Search the entries for the word "filterUnits". Copy each line in which it is found.

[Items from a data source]
::::::::

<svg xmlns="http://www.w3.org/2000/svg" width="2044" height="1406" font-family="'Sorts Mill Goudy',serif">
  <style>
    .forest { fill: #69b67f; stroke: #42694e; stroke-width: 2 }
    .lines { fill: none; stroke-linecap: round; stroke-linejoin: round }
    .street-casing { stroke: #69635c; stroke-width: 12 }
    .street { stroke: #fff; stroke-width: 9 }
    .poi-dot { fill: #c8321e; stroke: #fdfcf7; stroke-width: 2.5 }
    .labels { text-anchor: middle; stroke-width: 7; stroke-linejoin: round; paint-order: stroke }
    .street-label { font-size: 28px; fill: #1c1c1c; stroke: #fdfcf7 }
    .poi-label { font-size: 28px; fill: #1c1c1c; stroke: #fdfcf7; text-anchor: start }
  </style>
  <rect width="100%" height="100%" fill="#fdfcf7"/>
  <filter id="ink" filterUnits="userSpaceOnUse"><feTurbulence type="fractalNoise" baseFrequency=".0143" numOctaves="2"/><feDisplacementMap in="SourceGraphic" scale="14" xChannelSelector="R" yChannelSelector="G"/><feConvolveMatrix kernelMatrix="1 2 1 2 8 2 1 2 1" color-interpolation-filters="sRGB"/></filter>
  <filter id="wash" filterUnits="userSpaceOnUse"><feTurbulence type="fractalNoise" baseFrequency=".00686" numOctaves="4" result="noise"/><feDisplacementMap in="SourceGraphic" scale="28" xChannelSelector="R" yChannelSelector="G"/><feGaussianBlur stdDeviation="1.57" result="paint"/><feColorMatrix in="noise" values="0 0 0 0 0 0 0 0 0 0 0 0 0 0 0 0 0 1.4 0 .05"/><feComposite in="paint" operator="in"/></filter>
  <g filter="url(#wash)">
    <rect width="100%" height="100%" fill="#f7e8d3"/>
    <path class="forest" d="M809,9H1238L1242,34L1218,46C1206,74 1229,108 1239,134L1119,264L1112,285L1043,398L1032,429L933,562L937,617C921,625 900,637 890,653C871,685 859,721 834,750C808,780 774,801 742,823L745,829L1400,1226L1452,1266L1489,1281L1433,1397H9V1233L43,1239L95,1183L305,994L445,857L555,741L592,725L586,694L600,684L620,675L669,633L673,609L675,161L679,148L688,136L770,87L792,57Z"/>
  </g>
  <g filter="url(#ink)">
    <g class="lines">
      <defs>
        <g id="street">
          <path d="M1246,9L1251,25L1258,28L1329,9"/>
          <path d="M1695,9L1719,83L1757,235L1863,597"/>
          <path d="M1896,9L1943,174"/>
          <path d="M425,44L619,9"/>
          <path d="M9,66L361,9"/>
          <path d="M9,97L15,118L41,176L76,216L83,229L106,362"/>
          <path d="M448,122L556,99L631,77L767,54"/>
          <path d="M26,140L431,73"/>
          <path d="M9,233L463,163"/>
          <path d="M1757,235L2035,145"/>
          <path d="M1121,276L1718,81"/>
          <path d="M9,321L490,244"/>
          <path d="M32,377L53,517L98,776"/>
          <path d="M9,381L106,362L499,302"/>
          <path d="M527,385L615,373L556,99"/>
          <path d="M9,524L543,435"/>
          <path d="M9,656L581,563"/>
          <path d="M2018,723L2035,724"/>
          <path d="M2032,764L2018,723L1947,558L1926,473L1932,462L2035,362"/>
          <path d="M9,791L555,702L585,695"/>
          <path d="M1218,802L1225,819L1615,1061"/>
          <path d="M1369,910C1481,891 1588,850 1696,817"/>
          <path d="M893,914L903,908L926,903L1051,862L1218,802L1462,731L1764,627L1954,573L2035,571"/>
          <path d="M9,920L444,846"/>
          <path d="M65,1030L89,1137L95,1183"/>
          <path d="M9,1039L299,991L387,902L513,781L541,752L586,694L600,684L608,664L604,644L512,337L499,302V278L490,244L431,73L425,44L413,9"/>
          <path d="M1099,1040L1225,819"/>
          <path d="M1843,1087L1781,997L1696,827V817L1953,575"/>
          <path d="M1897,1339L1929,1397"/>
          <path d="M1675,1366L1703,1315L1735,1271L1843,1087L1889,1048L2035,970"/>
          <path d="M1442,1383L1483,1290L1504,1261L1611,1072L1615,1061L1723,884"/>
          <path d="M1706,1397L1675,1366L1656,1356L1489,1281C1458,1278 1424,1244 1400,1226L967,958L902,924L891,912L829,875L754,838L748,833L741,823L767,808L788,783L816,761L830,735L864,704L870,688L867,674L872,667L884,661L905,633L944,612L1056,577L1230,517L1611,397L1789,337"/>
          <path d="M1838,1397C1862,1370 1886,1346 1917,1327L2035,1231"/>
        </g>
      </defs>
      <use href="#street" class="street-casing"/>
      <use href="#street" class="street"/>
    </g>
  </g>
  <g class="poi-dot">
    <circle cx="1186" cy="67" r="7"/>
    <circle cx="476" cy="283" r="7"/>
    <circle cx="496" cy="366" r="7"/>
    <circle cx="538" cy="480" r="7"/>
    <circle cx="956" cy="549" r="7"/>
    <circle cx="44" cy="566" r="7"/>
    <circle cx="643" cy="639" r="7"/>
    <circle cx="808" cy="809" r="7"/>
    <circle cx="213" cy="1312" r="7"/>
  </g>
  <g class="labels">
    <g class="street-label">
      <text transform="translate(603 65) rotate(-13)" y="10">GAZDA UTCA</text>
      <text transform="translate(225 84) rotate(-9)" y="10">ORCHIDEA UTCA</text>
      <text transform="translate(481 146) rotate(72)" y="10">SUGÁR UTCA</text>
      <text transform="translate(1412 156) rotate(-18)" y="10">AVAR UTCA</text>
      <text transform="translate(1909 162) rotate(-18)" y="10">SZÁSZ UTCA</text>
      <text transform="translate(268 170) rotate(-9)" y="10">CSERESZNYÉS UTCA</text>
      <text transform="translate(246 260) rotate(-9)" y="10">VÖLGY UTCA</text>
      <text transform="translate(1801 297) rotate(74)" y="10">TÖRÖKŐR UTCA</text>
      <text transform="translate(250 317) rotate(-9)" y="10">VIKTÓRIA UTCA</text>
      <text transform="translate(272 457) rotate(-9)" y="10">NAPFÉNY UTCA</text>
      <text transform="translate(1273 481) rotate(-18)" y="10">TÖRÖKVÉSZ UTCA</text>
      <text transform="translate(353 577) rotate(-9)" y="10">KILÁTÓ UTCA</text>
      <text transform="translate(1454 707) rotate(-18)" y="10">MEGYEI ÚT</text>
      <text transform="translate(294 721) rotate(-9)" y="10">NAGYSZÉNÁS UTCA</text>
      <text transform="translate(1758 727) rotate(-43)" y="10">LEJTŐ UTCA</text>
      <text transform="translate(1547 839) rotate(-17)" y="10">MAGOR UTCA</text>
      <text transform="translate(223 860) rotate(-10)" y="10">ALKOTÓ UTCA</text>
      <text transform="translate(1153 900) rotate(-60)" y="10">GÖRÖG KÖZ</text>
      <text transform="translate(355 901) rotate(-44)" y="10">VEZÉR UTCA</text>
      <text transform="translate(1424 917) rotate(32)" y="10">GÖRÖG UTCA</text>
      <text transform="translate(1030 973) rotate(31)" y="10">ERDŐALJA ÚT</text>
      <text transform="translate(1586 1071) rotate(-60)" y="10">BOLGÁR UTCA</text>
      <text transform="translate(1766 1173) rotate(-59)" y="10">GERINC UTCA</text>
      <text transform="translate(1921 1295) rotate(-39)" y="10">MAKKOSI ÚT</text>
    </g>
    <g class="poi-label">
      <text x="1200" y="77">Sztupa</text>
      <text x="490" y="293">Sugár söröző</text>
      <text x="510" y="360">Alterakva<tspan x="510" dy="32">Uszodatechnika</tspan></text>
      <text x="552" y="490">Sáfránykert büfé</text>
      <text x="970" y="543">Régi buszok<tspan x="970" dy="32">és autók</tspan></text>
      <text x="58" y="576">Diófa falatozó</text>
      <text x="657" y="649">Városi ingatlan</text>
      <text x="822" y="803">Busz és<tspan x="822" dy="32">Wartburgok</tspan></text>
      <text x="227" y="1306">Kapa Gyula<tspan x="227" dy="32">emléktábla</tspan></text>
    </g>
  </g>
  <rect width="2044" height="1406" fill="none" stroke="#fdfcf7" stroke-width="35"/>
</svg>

::::::::

» **Response area**:
  <filter id="ink" filterUnits="userSpaceOnUse"><feTurbulence type="fractalNoise" baseFrequency=".0143" numOctaves="2"/><feDisplacementMap in="SourceGraphic" scale="14" xChannelSelector="R" yChannelSelector="G"/><feConvolveMatrix kernelMatrix="1 2 1 2 8 2 1 2 1" color-interpolation-filters="sRGB"/></filter>
  <filter id="wash" filterUnits="userSpaceOnUse"><feTurbulence type="fractalNoise" baseFrequency=".00686" numOctaves="4" result="noise"/><feDisplacementMap in="SourceGraphic" scale="28" xChannelSelector="R" yChannelSelector="G"/><feGaussianBlur stdDeviation="1.57" result="paint"/><feColorMatrix in="noise" values="0 0 0 0 0 0 0 0 0 0 0 0 0 0 0 0 0 1.4 0 .05"/><feComposite in="paint" operator="in"/></filter>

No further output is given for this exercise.